• Provided passage:
Finally, in February 1979, the union lost the election by more than two hundred votes, reflecting now incongruent support among disgruntled service workers and merely partial support by secretaries (Sacks, p 157). At the time, Rose Gattis summed up the reasons for the defeat stating that "We [they] didn't go to the people with rallies; the leaflets were slick but they didn't address the issues in the hospital…" (Sacks, p 158). This is indicative of the rather "careful" unionization approach taken throughout this second drive. In the end, Duke medical center was not unionized.
Overall, a multitide of factors led to unionization efforts being in part, unsuccessful. At different instances, the movement took on different goals, perhaps at some instances concerned with racism and economic justice and others more concerned with class struggle among differing interests. In addition, the attempt to seek, at times, apolitical bases for unionization simply did not work. As a whole, though formal unionization efforts faced significant pushback at Duke University campus and medical center, and were only in part successful, the legacy of the movement extended beyond the immediate outcome. By mobilizing marginalized communities and amplifying their voices, namely Black women, the movement helped to highlight both civil rights and working class issues withing the workplace and community, informing the understanding of how to bring about real, palpable change. Ultimately, the unionization campaign at Duke exemplifies the collective, interactive process of effecting meaningful change, underscoring the importance of perseverance in addition to collaboration. One question remains: What avenues for change remain open today?
Duke University. Duke University Archives. Duke University Libraries. https://library.duke.edu/rubenstein/uarchives
Dunbar, T. (1979, November 1). The Old South Triumphs at duke. Southern Changes. https://southernchanges.digitalscholarship.emory.edu/sc01-9_001/sc01-9_004/
Sacks, K. B. (1988). Caring by the hour: Women, work, and organizing at Duke Medical Center. University of Illinois Press.

• Dataset records:
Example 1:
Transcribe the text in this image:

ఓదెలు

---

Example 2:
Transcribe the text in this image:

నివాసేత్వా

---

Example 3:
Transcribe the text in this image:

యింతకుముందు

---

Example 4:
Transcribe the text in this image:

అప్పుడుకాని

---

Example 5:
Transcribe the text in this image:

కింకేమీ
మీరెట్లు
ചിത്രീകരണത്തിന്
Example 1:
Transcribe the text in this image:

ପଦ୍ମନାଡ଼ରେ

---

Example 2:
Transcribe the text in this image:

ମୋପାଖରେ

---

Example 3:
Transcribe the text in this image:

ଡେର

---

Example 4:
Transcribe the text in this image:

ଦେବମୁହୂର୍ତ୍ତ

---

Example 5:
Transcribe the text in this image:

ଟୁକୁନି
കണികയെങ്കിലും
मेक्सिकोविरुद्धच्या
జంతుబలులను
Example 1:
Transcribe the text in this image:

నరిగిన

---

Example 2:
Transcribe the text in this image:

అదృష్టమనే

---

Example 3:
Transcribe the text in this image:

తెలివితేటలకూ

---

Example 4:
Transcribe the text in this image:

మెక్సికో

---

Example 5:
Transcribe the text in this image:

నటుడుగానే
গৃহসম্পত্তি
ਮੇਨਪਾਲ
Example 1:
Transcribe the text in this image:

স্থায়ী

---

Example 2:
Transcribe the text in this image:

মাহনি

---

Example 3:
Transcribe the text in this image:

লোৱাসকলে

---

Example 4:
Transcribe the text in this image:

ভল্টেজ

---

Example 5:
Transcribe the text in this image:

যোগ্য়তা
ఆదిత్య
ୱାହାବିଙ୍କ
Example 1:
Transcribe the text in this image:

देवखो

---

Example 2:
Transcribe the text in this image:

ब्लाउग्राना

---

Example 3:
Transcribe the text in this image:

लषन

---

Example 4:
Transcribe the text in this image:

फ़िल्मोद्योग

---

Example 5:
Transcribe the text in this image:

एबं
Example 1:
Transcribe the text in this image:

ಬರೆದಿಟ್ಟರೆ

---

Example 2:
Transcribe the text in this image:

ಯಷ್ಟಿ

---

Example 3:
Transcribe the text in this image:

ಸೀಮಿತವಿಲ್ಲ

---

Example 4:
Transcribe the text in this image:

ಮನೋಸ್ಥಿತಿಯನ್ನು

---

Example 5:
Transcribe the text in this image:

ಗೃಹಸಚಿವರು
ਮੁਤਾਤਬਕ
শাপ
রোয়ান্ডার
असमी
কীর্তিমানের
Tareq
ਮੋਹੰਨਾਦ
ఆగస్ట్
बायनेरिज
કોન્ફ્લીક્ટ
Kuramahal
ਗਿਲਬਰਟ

• Assigned task 1: According to the passage on the Duke unionization campaign, by what margin did the union lose the February 1979 election?
• Assigned task 2: From the passage on the Duke unionization campaign, write out the text from "Finally, in February" up to and including "was not unionized.".

• Result 1: By more than two hundred votes.

• Result 2:
Finally, in February 1979, the union lost the election by more than two hundred votes, reflecting now incongruent support among disgruntled service workers and merely partial support by secretaries (Sacks, p 157). At the time, Rose Gattis summed up the reasons for the defeat stating that "We [they] didn't go to the people with rallies; the leaflets were slick but they didn't address the issues in the hospital…" (Sacks, p 158). This is indicative of the rather "careful" unionization approach taken throughout this second drive. In the end, Duke medical center was not unionized.